The real learning started today. We gained access to the Rouxbe’s Professional Plant-Based Certification Course and spend the whole morning going through the content of the first 21 tasks in the first two units: Orientation & Course Overview and Getting Set Up. Some of the basic concepts of working as a chef were covered as well as the food choices. There is a clear distinction between whole foods (that we’ve traditionally been consuming) and refined and processed foods that are stripped of the nutrients.

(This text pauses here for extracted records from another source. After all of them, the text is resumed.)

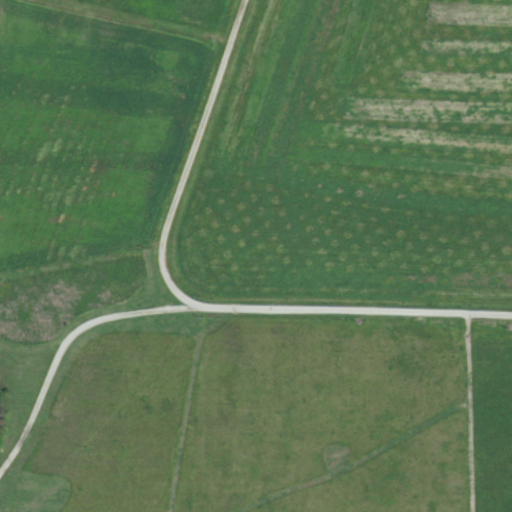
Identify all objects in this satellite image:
road: (188, 303)
road: (63, 352)
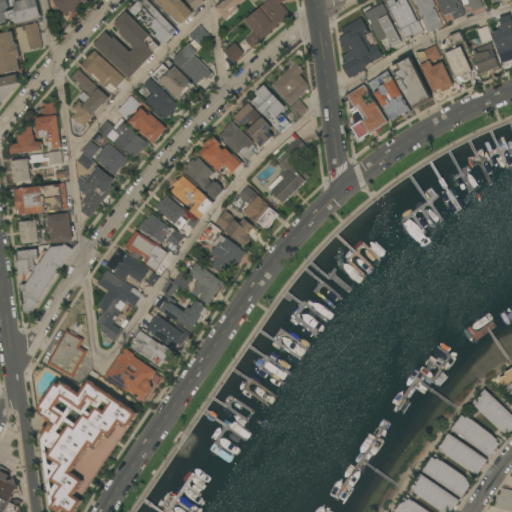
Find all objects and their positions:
building: (220, 0)
building: (497, 1)
building: (194, 3)
building: (195, 3)
building: (473, 4)
building: (66, 5)
building: (229, 8)
building: (452, 8)
building: (176, 9)
building: (176, 9)
building: (17, 10)
building: (19, 11)
building: (428, 14)
building: (428, 14)
building: (404, 17)
building: (405, 18)
building: (153, 20)
building: (153, 20)
building: (266, 20)
building: (264, 21)
building: (382, 24)
building: (506, 26)
building: (385, 29)
building: (484, 34)
building: (34, 36)
building: (28, 37)
building: (504, 43)
building: (236, 45)
building: (128, 46)
building: (128, 46)
road: (219, 47)
building: (358, 48)
building: (358, 48)
building: (506, 51)
building: (234, 52)
building: (486, 52)
building: (8, 53)
building: (9, 54)
building: (194, 57)
building: (485, 60)
road: (54, 62)
building: (192, 64)
building: (459, 65)
building: (460, 65)
building: (434, 69)
building: (102, 70)
building: (435, 70)
building: (103, 71)
road: (140, 78)
building: (175, 82)
building: (411, 82)
building: (176, 83)
building: (413, 83)
building: (291, 84)
building: (291, 85)
building: (7, 86)
building: (8, 86)
road: (330, 91)
building: (389, 95)
building: (159, 99)
building: (160, 100)
building: (391, 100)
building: (86, 102)
building: (86, 103)
building: (128, 107)
building: (129, 108)
building: (271, 108)
building: (272, 108)
building: (49, 109)
building: (298, 109)
building: (299, 109)
building: (366, 113)
building: (365, 114)
building: (148, 125)
building: (149, 125)
building: (254, 125)
building: (255, 125)
building: (50, 126)
building: (49, 130)
building: (124, 138)
building: (125, 138)
building: (236, 138)
building: (238, 141)
building: (26, 142)
building: (26, 143)
road: (270, 151)
building: (87, 155)
building: (88, 155)
building: (220, 156)
building: (220, 157)
building: (55, 158)
building: (55, 158)
building: (111, 159)
building: (112, 159)
road: (350, 164)
building: (285, 165)
building: (25, 168)
building: (21, 170)
building: (290, 173)
building: (62, 176)
building: (203, 176)
building: (203, 177)
road: (148, 183)
road: (76, 186)
building: (287, 186)
building: (95, 190)
building: (95, 190)
building: (192, 197)
building: (39, 199)
building: (41, 199)
building: (193, 200)
building: (258, 208)
building: (172, 211)
building: (172, 212)
building: (261, 213)
building: (236, 227)
building: (59, 228)
building: (60, 228)
building: (237, 228)
building: (161, 231)
building: (162, 231)
building: (29, 232)
building: (30, 232)
building: (209, 233)
building: (146, 248)
building: (145, 250)
building: (226, 255)
building: (227, 255)
building: (27, 260)
road: (272, 264)
building: (127, 266)
building: (127, 267)
building: (41, 273)
building: (44, 277)
building: (153, 280)
building: (205, 283)
building: (176, 284)
building: (206, 284)
building: (175, 286)
building: (114, 302)
building: (115, 303)
building: (184, 313)
building: (188, 313)
road: (6, 324)
building: (167, 332)
building: (171, 334)
road: (196, 339)
building: (152, 348)
building: (151, 349)
building: (68, 354)
building: (69, 354)
building: (132, 374)
building: (134, 376)
building: (507, 381)
building: (507, 381)
building: (495, 411)
building: (494, 412)
building: (476, 435)
building: (477, 435)
building: (80, 438)
building: (79, 440)
road: (28, 443)
road: (1, 449)
building: (462, 454)
building: (464, 454)
building: (447, 476)
building: (448, 477)
road: (493, 483)
building: (8, 493)
building: (8, 494)
building: (435, 494)
building: (436, 495)
building: (504, 499)
building: (504, 500)
building: (409, 506)
building: (411, 507)
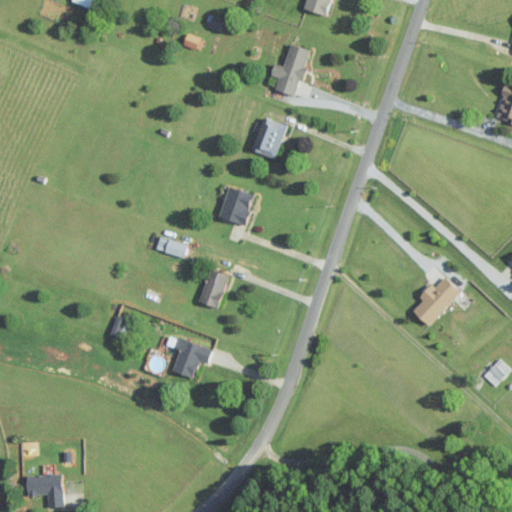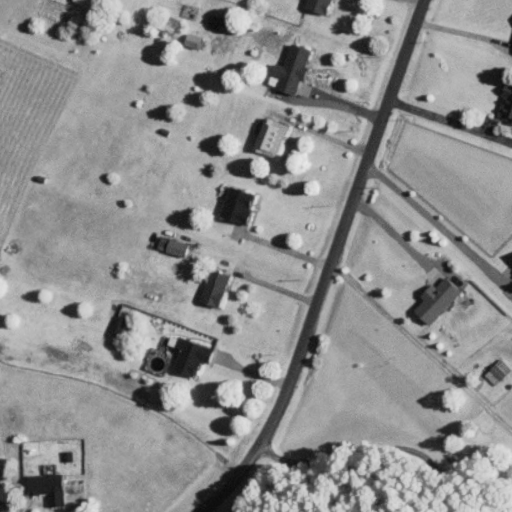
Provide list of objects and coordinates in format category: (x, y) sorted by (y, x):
building: (85, 2)
building: (320, 6)
building: (295, 71)
building: (507, 105)
road: (451, 122)
building: (271, 137)
building: (239, 205)
road: (436, 223)
road: (395, 235)
building: (173, 246)
road: (287, 248)
road: (332, 266)
building: (216, 288)
building: (438, 300)
building: (119, 325)
road: (423, 345)
building: (191, 356)
building: (498, 371)
road: (376, 449)
building: (49, 486)
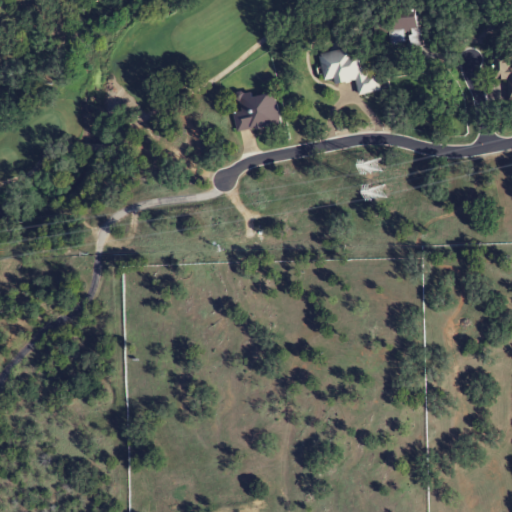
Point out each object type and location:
building: (398, 26)
park: (123, 67)
building: (349, 70)
building: (508, 79)
road: (477, 101)
building: (257, 113)
road: (365, 139)
power tower: (374, 164)
power tower: (372, 196)
road: (97, 258)
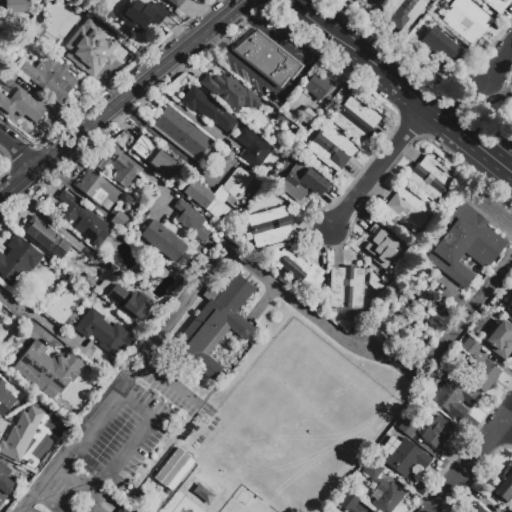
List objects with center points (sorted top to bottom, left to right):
building: (356, 0)
building: (356, 1)
building: (175, 3)
building: (176, 3)
building: (495, 4)
building: (17, 5)
building: (18, 5)
building: (497, 5)
road: (300, 7)
building: (400, 11)
building: (401, 12)
building: (140, 14)
building: (141, 15)
building: (464, 19)
building: (466, 19)
road: (218, 20)
road: (271, 34)
building: (84, 43)
road: (319, 46)
road: (379, 46)
building: (437, 46)
building: (89, 47)
building: (438, 47)
building: (265, 57)
building: (266, 58)
road: (368, 59)
road: (502, 66)
building: (48, 74)
road: (258, 74)
road: (342, 77)
building: (7, 78)
building: (50, 78)
building: (316, 84)
building: (318, 85)
building: (228, 91)
building: (231, 91)
road: (473, 102)
building: (21, 105)
building: (24, 105)
building: (207, 109)
building: (208, 109)
road: (187, 114)
road: (95, 116)
building: (307, 116)
building: (508, 116)
building: (354, 118)
building: (355, 119)
building: (510, 119)
building: (180, 131)
building: (181, 132)
road: (469, 137)
building: (251, 146)
building: (251, 147)
building: (330, 147)
road: (171, 148)
building: (331, 148)
road: (17, 150)
building: (150, 154)
building: (151, 155)
road: (131, 160)
road: (379, 166)
building: (117, 169)
building: (119, 169)
building: (429, 177)
building: (430, 179)
building: (300, 181)
building: (312, 183)
building: (97, 189)
building: (97, 189)
building: (219, 193)
building: (219, 193)
road: (475, 198)
building: (406, 208)
building: (408, 208)
building: (82, 218)
building: (118, 219)
building: (120, 219)
building: (189, 219)
building: (190, 220)
building: (86, 221)
road: (52, 223)
building: (268, 226)
building: (270, 227)
building: (45, 237)
building: (48, 240)
building: (162, 240)
building: (163, 241)
building: (463, 244)
building: (465, 244)
building: (380, 245)
building: (380, 246)
building: (18, 258)
building: (17, 259)
building: (79, 261)
building: (296, 266)
building: (298, 267)
building: (344, 286)
building: (346, 286)
building: (510, 295)
building: (129, 301)
building: (129, 301)
building: (510, 306)
building: (432, 317)
road: (37, 318)
road: (322, 323)
building: (213, 324)
building: (214, 327)
building: (101, 330)
building: (101, 331)
building: (500, 339)
building: (500, 339)
building: (477, 365)
building: (480, 367)
building: (46, 368)
building: (46, 369)
road: (157, 371)
road: (215, 389)
building: (451, 396)
building: (452, 397)
building: (5, 398)
road: (143, 407)
road: (508, 421)
building: (53, 424)
parking lot: (137, 424)
building: (407, 427)
building: (436, 432)
building: (437, 432)
building: (20, 434)
building: (21, 434)
building: (404, 456)
building: (406, 458)
road: (470, 461)
building: (172, 469)
building: (173, 469)
building: (504, 484)
road: (77, 486)
building: (503, 486)
building: (5, 489)
building: (380, 489)
building: (382, 489)
building: (203, 494)
building: (349, 503)
building: (345, 506)
building: (476, 508)
building: (477, 509)
building: (122, 510)
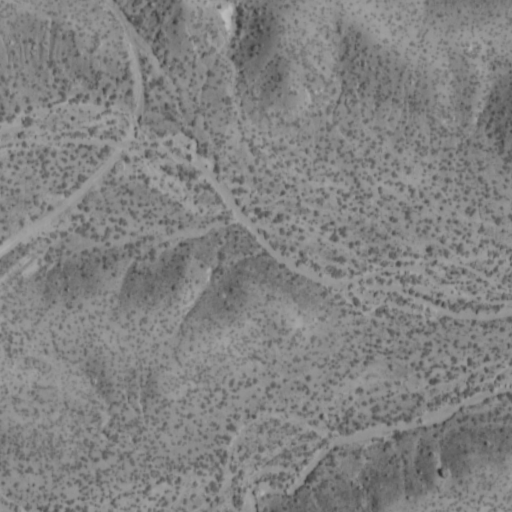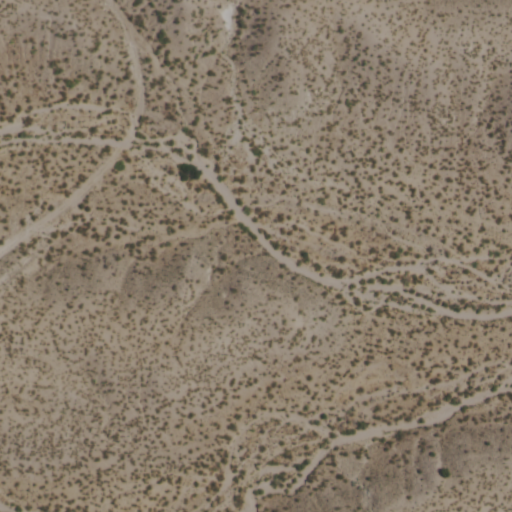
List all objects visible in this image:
road: (120, 147)
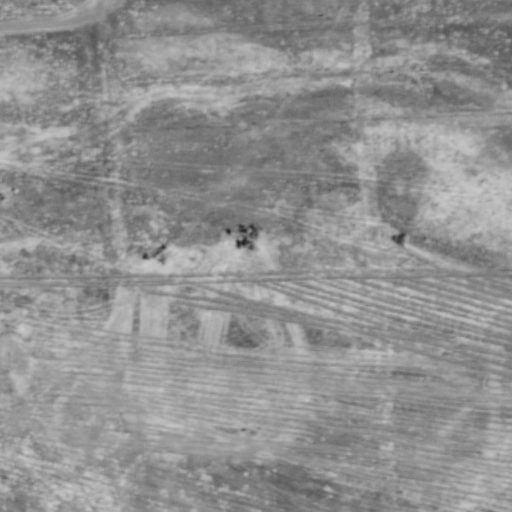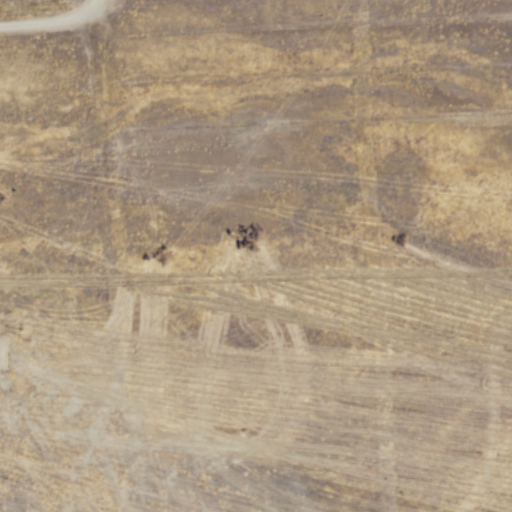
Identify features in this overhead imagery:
road: (50, 20)
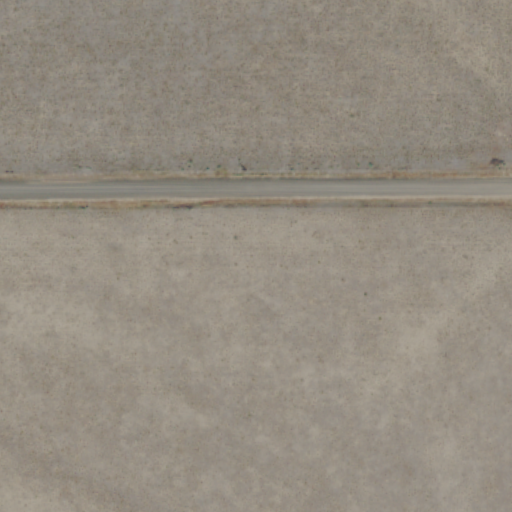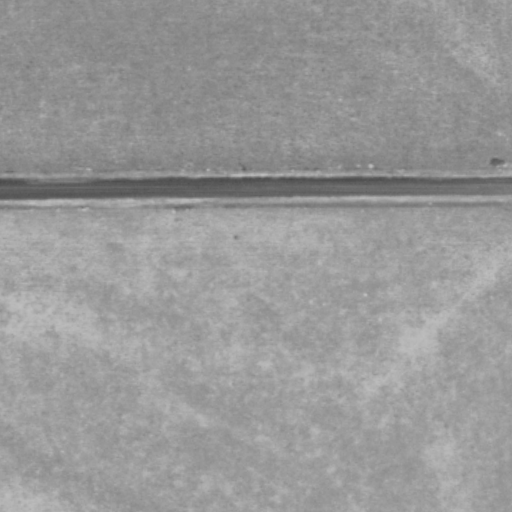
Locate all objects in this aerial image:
road: (256, 187)
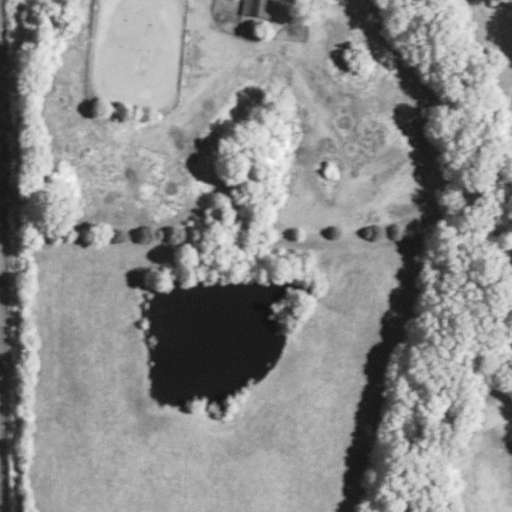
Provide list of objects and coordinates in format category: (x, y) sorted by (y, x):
building: (253, 5)
building: (255, 7)
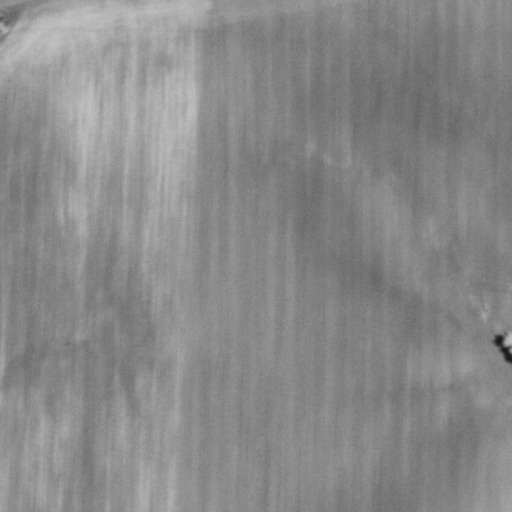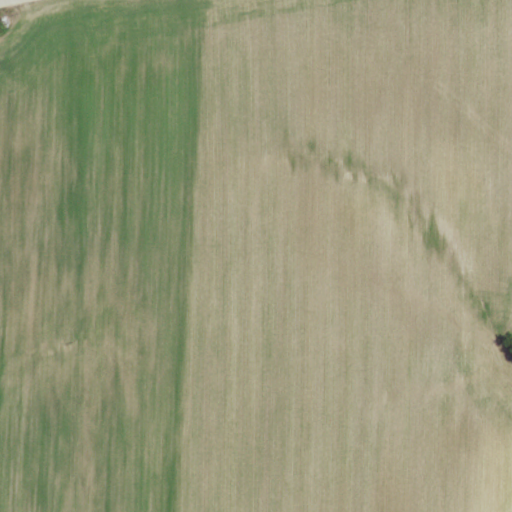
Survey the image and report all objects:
road: (23, 5)
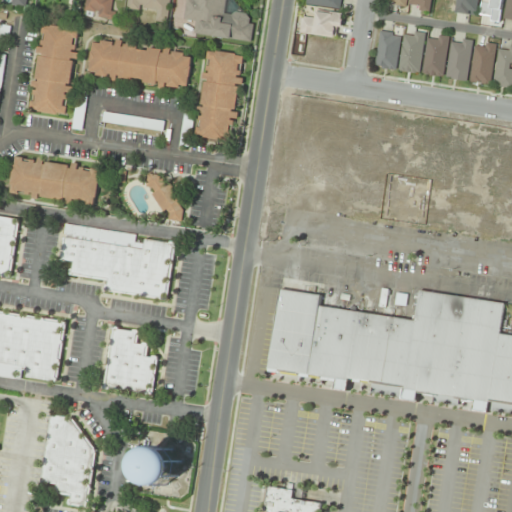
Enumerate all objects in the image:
building: (324, 2)
building: (396, 2)
building: (399, 2)
building: (18, 3)
building: (20, 3)
building: (326, 3)
building: (420, 4)
building: (421, 4)
building: (466, 6)
building: (150, 7)
building: (153, 7)
building: (467, 7)
building: (98, 8)
building: (99, 8)
building: (490, 8)
building: (507, 9)
building: (217, 20)
building: (219, 20)
building: (321, 23)
road: (438, 24)
building: (323, 25)
road: (359, 44)
building: (386, 50)
building: (388, 50)
building: (411, 52)
building: (413, 52)
building: (434, 55)
building: (436, 55)
building: (458, 59)
building: (460, 59)
building: (140, 63)
building: (482, 63)
building: (484, 63)
building: (141, 64)
building: (503, 67)
building: (504, 67)
building: (55, 69)
building: (55, 70)
road: (9, 74)
road: (391, 93)
building: (221, 95)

Many people focus on the amount of calories they consume, but the focus should be on the nutrient density. There are foods that are calorie dense but nutrient empty, such as chips, cookies etc. It’s nice to be aware that not all food are equal. I really like the chart that ranks the different foods based on how nutrient dense they are.

The big star here is kale with a top score Kale was the star of today’s class too. We received as a task to prepare two versions of kale, and compare their flavour and texture to raw kale. One was massaged kale with avocado, and the other seasoned kale with freshly squeezed lemon juice, olive oil, salt and pepper. It’s amazing how much you can achieve with simple techniques. After massaging kale with avocado for a few minutes the kale became much tender and creamier in texture. The seasoning, on the other hand, helped to balance out the bitter and earthy taste of kale, creating a fresh and crisp mouthful.
Preparing the kale and tasting it was rather easy, but trying to describe the textures and flavours was a bit of a challenge. Apparently, it is crucial for a professional chef to know how to talk about the food and I’m happy to dive into the world of adjectives and expression to make my dishes sound even more attractive.